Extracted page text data
┄┄┄┄┄┄
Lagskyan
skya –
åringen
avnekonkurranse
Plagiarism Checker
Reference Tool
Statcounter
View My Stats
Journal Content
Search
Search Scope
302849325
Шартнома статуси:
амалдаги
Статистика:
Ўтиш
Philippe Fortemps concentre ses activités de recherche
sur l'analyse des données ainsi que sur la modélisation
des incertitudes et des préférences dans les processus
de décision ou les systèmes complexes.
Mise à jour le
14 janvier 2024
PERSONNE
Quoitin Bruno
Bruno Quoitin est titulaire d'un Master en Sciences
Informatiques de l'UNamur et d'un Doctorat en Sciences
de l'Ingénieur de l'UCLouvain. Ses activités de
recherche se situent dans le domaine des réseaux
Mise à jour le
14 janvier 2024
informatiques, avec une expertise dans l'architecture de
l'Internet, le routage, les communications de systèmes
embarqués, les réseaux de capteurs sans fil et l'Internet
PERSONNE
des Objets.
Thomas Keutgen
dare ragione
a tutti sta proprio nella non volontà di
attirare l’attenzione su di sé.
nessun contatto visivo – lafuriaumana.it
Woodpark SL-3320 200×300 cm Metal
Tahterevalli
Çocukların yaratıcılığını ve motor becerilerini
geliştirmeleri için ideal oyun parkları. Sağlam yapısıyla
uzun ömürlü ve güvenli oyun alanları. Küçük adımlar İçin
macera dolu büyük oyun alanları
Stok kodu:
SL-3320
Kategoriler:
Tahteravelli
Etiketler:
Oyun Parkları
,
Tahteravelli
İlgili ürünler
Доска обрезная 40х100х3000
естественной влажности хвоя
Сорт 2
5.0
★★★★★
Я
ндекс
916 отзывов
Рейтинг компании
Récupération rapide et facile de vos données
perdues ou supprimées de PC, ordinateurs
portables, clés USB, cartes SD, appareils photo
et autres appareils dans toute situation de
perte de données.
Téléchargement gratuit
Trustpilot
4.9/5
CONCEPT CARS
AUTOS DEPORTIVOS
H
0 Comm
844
┄┄┄┄┄┄
▶ [TASK PROMPT]
If a line in the data contains the string "appareils", copy it.

▶ [ANSWER TO THIS PROBLEM]
portables, clés USB, cartes SD, appareils photo
et autres appareils dans toute situation de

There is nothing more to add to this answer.